Pathogenic variants in the RPE65 gene cause various forms of inherited retinal dystrophies (IRD), which include Leber congenital amaurosis (LCA), early childhood-onset retinal dystrophy (ECORD), and various forms of retinitis pigmentosa (RP). To date, no study has characterised the heterogeneity of RPE65 variants associated with IRD in the Egyptian population. This study aimed to identify RPE65 pathogenic variants in a cohort of Egyptian children with IRD, with implications for gene therapy eligibility.

Methods

A total of 44 patients in the paediatric age group (from birth to 18 years old), from 27 unrelated Egyptian families with non-syndromic IRD, underwent detailed ophthalmic examination, which include electroretinogram (ERG), optical coherence tomography (OCT), and fundus autofluorescence (FAF), and their DNA samples were screened for RPE65 variants using Sanger sequencing.

Results

Among the 44 patients studied, 8 (18.2%) harboured disease-causing pathogenic or likely pathogenic biallelic variants in the RPE65 gene. Of these, 47.7% were male and 52.3% female; in all affected individuals, symptom onset preceded the fourth birthday. Four distinct missense variants were identified: three classified as likely pathogenic and one as pathogenic. One variant (p.Phe472Ser) was novel, with no prior reports in the literature or public databases. Affected patients demonstrated visual impairment within the first decade of life.
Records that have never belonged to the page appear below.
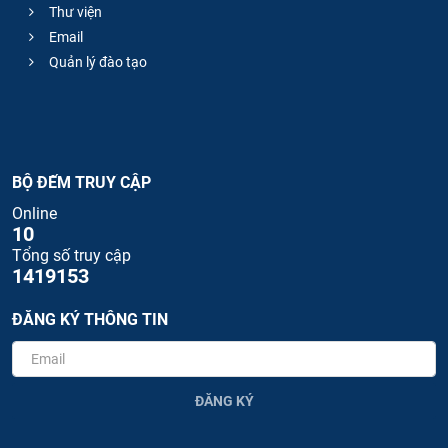
Thư viện
Email
Quản lý đào tạo
BỘ ĐẾM TRUY CẬP
Online
10
Tổng số truy cập
1419153
ĐĂNG KÝ THÔNG TIN
ĐĂNG KÝ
RPE65 variants were mainly associated with nystagmus and markedly reduced rod and cone function on ERG. There was bilateral thinning of outer retinal layers outside the fovea with the disruption of the ellipsoid Zzone (EZ) and retinal pigment epithelium (RPE) layers by OCT, as well as diminished normal fluorescence in fundus autofluorescence testing in patients harbouring disease-causing RPE65 genetic variants.

Conclusion

RPE65 gene variants account for 18.2% of this selected paediatric IRD cohort and represent an important genetic cause of LCA and ECORD in the Egyptian population. Expanded access to gene therapy trials is critically needed for eligible patients.